N is the variable that you try to solve for. If you're using 4N+2=#pi electron, then the compound is aromatic if N turns out to be an integer. If you're using 4N=#pi electrons, and N turns out to be an integer when you solve for it, then its anti. Any others are non-aromatic which is NOT the same as antiaromatic. N stands for nothing but an number you solve to see if its an integer or not.

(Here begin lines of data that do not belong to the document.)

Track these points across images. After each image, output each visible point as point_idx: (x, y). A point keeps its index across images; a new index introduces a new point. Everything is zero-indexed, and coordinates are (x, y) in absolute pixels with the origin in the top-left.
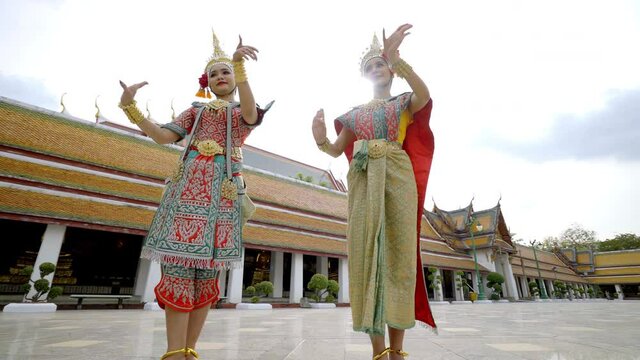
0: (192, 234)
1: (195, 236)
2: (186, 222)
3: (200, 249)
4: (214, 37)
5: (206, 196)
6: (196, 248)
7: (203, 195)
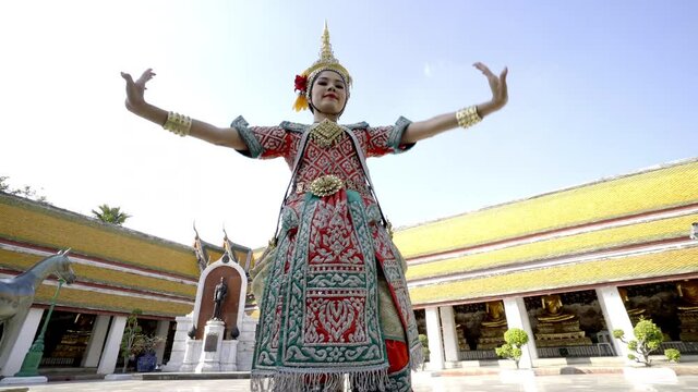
0: (348, 325)
1: (352, 330)
2: (332, 304)
3: (366, 351)
4: (327, 33)
5: (356, 254)
6: (360, 350)
7: (351, 252)
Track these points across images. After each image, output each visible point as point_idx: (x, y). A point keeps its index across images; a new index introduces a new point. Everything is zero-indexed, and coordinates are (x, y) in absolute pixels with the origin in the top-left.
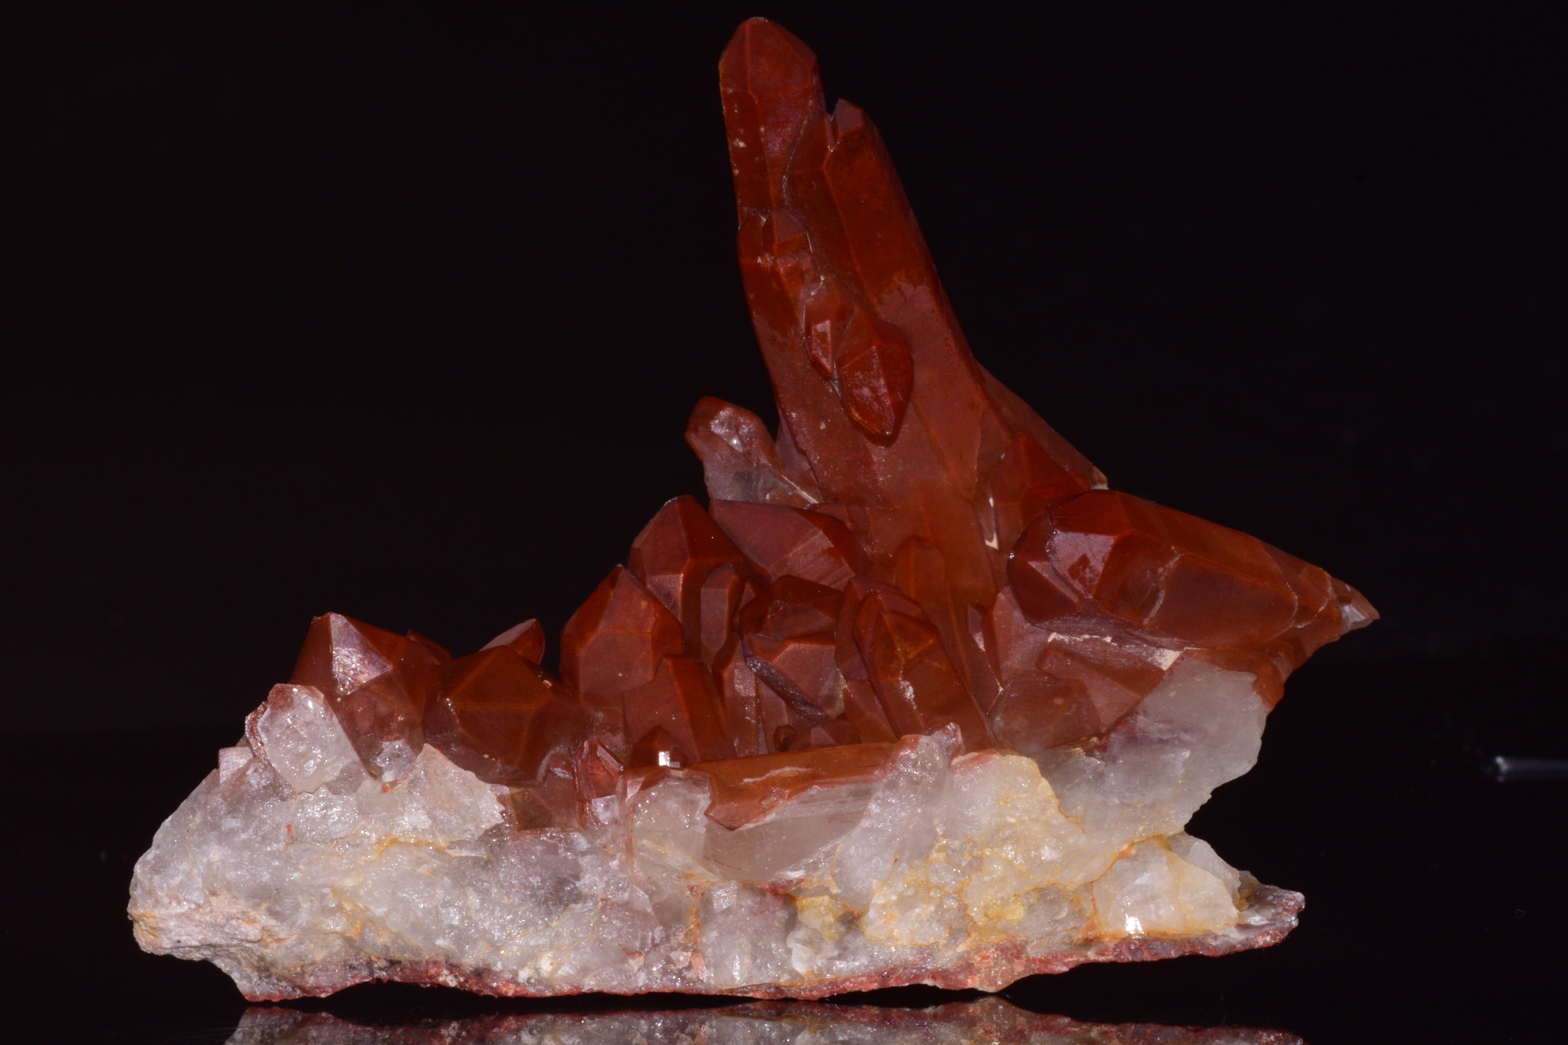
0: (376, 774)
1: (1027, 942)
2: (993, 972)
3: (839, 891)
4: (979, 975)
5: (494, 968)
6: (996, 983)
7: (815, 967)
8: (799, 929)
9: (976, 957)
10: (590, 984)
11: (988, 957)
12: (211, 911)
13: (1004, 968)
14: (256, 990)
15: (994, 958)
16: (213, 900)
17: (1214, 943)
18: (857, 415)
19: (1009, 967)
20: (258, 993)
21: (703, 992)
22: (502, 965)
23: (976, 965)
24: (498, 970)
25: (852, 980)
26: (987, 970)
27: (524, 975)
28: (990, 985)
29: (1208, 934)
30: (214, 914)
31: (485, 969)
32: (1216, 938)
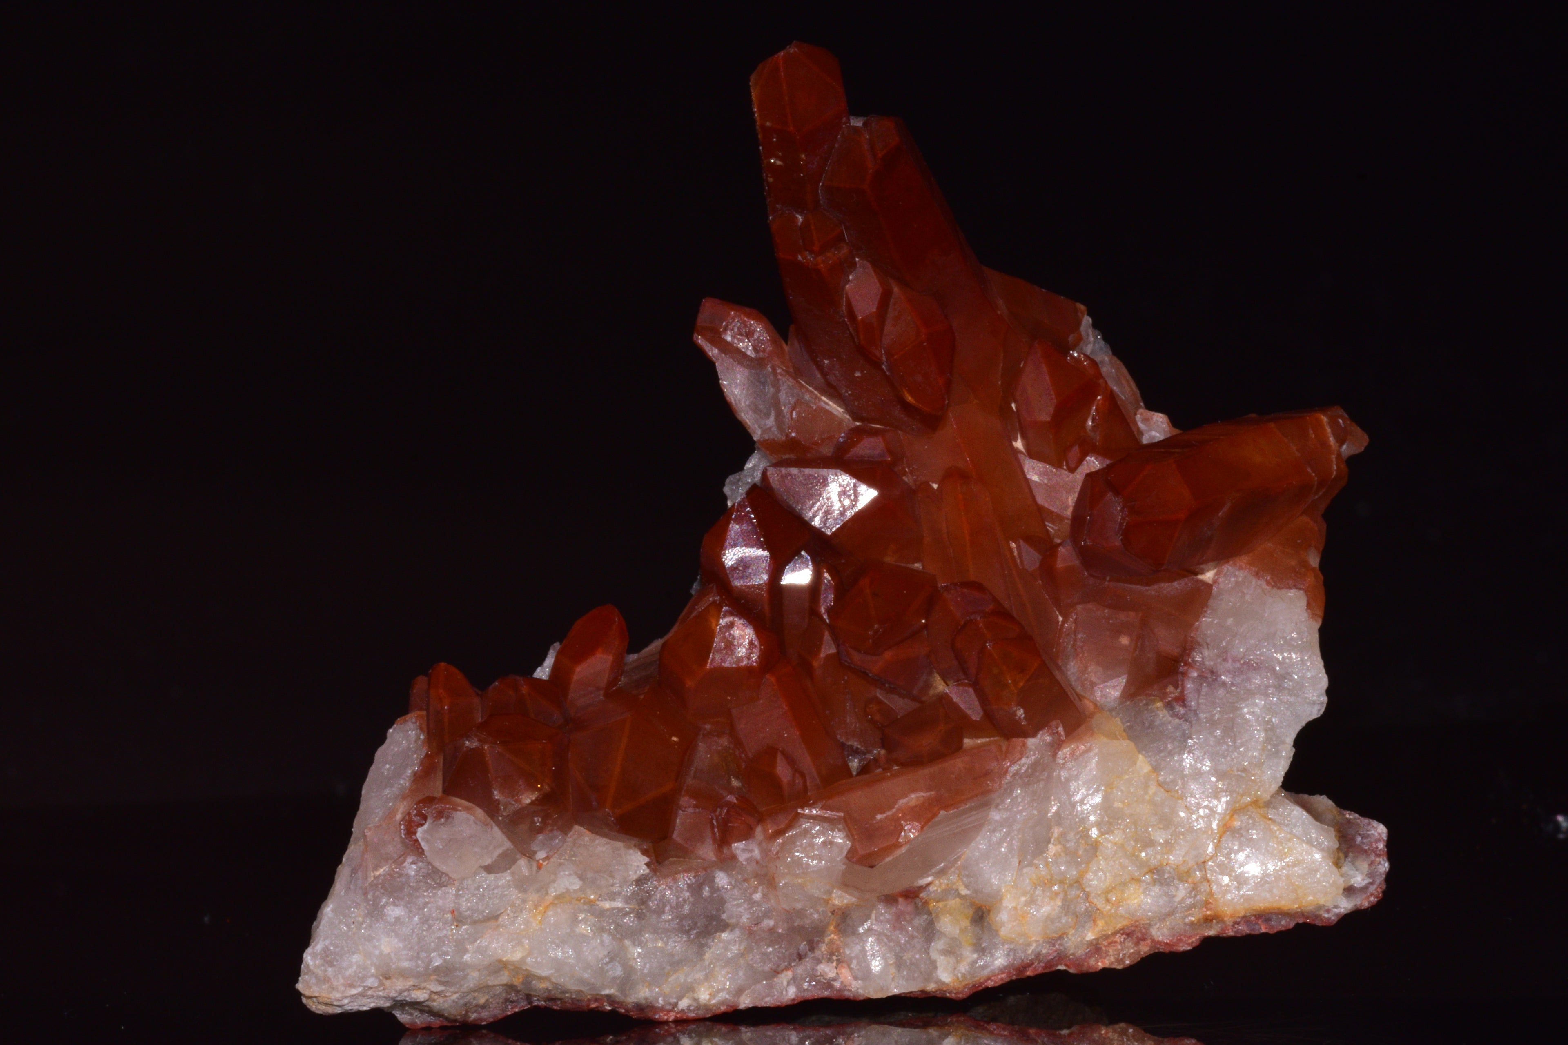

Non aromatic is anything normal like cyclohexane. Aromaticity in molecules like benzene stabilizes it but antiaromaticity actually weakens the stability of the molecule.

So in order of stability
Aromatic>Non-Aromatic>Anti-Aromatic

 

[Sublimation]

If the molecule is planar and all the carbons are SP2 so that you have an empty porbital, and you find that the number of pi electrons is a multiple of 4, then u got urself a anti aromatic, however anything that isnt a multiple of 4 and all of the previous conditions are met you have a aromatic. now if you have and sp3 carbons then u got a nonaromatic.
Rules

1) look for conjugation.
2) is it continuous, in other words do all the carbons have available p-orbitals (i just make sure thay are all sp2) and remeber a heterocyclic compound with R-NH-R is planar the lone pair will be included in the ring. They usually try to get u with those.
3) Huckels rule. Multiple of 4, anti . Not a multiple of 4 Aromatic.

 

[SKation]

Huckel's rule is simply 4N + 2, where n is an integer (0, 1, 2, 3, and so on). Thus, the aromatic numbers are 2, 6, 10, and so on. Second, you need to examine the system of electrons: only closed systems qualify and they must fit one of those aromatic numbers. For example, lets say that you have cyclo-hexene and there are six conjugated pi electrons, except one carbon is sp3 hybridized and has two hydrogens hanging off of it. Although the ?number of pi electrons fits, this compound is not aromatic because it is not closed: that sp3 carbon 'breaks' the compound's aromaticity. That's a rough example, but the gist of Huckel's rule is to look for the electron magic numbers (2, 6, 10, 14, etc.) and also make sure the system is closed and conjugated.

Hey!

For Huckel's rule I understand the concept however I believe that I learned that it is used for monocylic compounds however my EK book is using it for anthracene which has 3 cyclic components? Is there a reason as to why this might be?
Thanks

 

[1Overdrive]

Hey!

For Huckel's rule I understand the concept however I believe that I learned that it is used for monocylic compounds however my EK book is using it for anthracene which has 3 cyclic components? Is there a reason as to why this might be?
Thanks

It's not a very good idea to revive a nine-year-old thread but I'll bite. Huckel's rule can be used for a polycyclic compound, so long as the system is conjugated and all the rings are planar (i.e. no ring has more than 7 (I believe it's 7, could be wrong) carbons making it up). In the case of anthracene, it is conjugated, with 7 pi bonds, meaning 14 pi electrons participate in the conjugation. 14 electrons fits the (4N + 2) criteria, because if you set N to 3, it's 4(3) + 2 = 12 + 2 = 14. So, yes, anthracene is definitely aromatic.

 

[Dotoday]

Yes. You simply count the pi electrons ( double bonds or lone pairs), then plug it into the formula to solve for n. If n comes out to be any number 0,1,2,3 and so on, then the molecule observes Huckel's rule.